I heard that at the peak of construction there could be up to 1800 electricians there. Pieper Power got the first building at the site.


----------



## djvandebrake (Jul 30, 2018)

I want to thank everyone again for the help... but just before I was about to move (literally a week after giving a two week notice at my part-time job so I could do so) I was accepted into the apprentice program at the local JATC! Excited to start my training!


----------



## just the cowboy (Sep 4, 2013)

I have been looking in the Denver Co. area and see plenty of apprentice positions open.


----------



## Chops146 (Aug 26, 2018)

djvandebrake said:


> I want to thank everyone again for the help... but just before I was about to move (literally a week after giving a two week notice at my part-time job so I could do so) I was accepted into the apprentice program at the local JATC! Excited to start my training!

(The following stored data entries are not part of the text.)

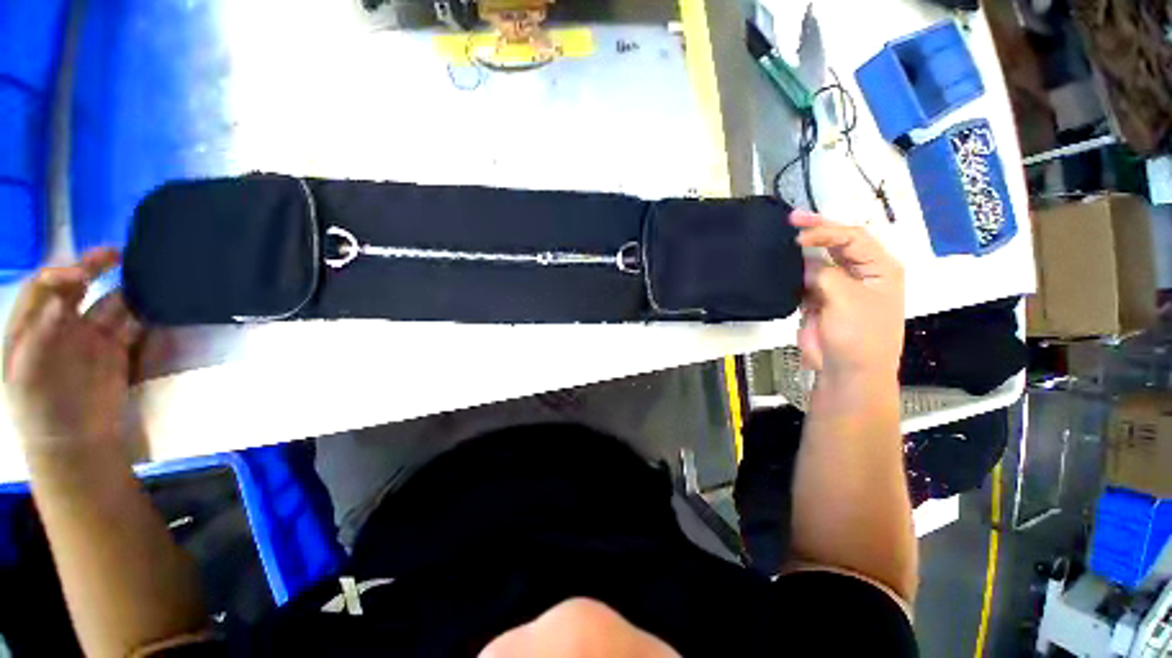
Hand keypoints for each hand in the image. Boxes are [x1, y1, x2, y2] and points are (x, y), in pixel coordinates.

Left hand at [3, 249, 142, 458]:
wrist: (75, 445)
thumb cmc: (41, 410)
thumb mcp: (27, 374)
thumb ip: (40, 334)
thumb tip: (63, 299)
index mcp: (33, 325)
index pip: (45, 286)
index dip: (62, 272)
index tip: (85, 271)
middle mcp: (61, 325)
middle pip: (78, 287)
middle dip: (95, 267)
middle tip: (118, 254)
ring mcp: (91, 339)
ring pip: (110, 304)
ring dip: (126, 292)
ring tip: (146, 280)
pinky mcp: (117, 353)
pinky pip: (131, 326)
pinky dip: (143, 315)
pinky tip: (154, 308)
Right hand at [791, 211, 903, 381]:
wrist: (847, 371)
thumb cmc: (859, 335)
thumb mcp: (846, 299)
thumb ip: (824, 274)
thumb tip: (802, 262)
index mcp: (880, 267)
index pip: (852, 237)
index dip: (826, 232)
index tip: (798, 236)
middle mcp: (861, 272)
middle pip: (837, 244)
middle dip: (815, 231)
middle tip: (791, 219)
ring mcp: (838, 286)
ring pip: (819, 261)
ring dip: (802, 252)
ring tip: (781, 242)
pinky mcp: (819, 300)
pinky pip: (805, 279)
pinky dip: (794, 272)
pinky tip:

Congratulations! Once you get your golden ticket, you'll know you made the right decision. For anyone thinking about moving for apprenticeship, most locals require a year of residency to qualify for apprenticeship. Not always strictly enforced, but worth checking into before uprooting.


----------



## Switchgear277 (Mar 18, 2017)

djvandebrake said:


> I want to thank everyone again for the help... but just before I was about to move (literally a week after giving a two week notice at my part-time job so I could do so) I was accepted into the apprentice program at the local JATC! Excited to start my training!


Wow congratulations brother glad you got in


----------



## Switchgear277 (Mar 18, 2017)

363 Hudson valley is a strong local 
Our books are always on good shape


----------